In a Wired article Jonathan Foley, the executive director of Project Drawdown succinctly summarized the sentiment of many when he said the fossil fuel industry is using carbon capture as a public relations stunt.
Rachel Cleetus, the climate and energy policy director at the Union of Concerned Scientists reviewed Big Oil’s empty rhetoric at COP 28. “Fossil fuel and narrow political interests are choosing to obfuscate and water down the text being negotiated for the final Cop 28 agreement, despite the clarity science brings to the necessity of a phase-out. The reality is that CCS/CCUS cannot contribute meaningfully to emission reductions in this critical decade,” Cleetus said, adding, “The core, unavoidable task remains making deep, direct cuts in fossil fuel use. There are no escape hatches.”

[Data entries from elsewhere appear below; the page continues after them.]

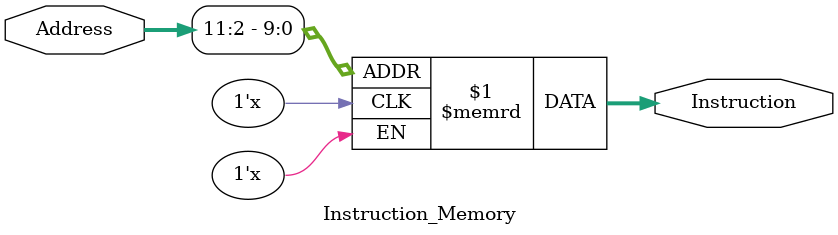
<source format=sv>
module Instruction_Memory (
    output reg [31:0] Instruction,
    input [31:0] Address
);
	logic [31:0] data_memory [0:1023];

	assign Instruction = data_memory[Address[11:2]];

endmodule




</source>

The world is yet again being played by fossil fuels. This is another installment in the hydrocarbon industry’s long history of deception, and disinformation. Their self-serving efforts to justify pumping more oil and gas is a ruse plain and simple.
All is not lost, although it will be if we don’t act
Fossil fuel companies are embracing technologies that remove CO2 to extend the life of the hydrocarbon economy. It offers them what Fuhr describes as, “an easy way out, to cover up business as usual,” and even expand production.
Although the outcome is far from what many were calling for, COP 28 was not a complete failure. “Whilst we didn’t turn the page on the fossil fuel era in Dubai, this outcome is the beginning of the end,” said UN Climate Change Executive Secretary Simon Stiell in his closing speech. “Now all governments and businesses need to turn these pledges into real-economy outcomes, without delay.”
The actions taken in the coming years will dictate whether COP 28 can be deemed a success. While CCS and CDR are necessary parts of a suite of climate action, abatement efforts and talk of transitional fuels can not take the place of phasing out coal, oil, and gas.
We have taken the first step in the right direction, but we must do more. We must also be ready to counter powerful energy interests as they will continue to use their tremendous wealth and influence to waylay progress.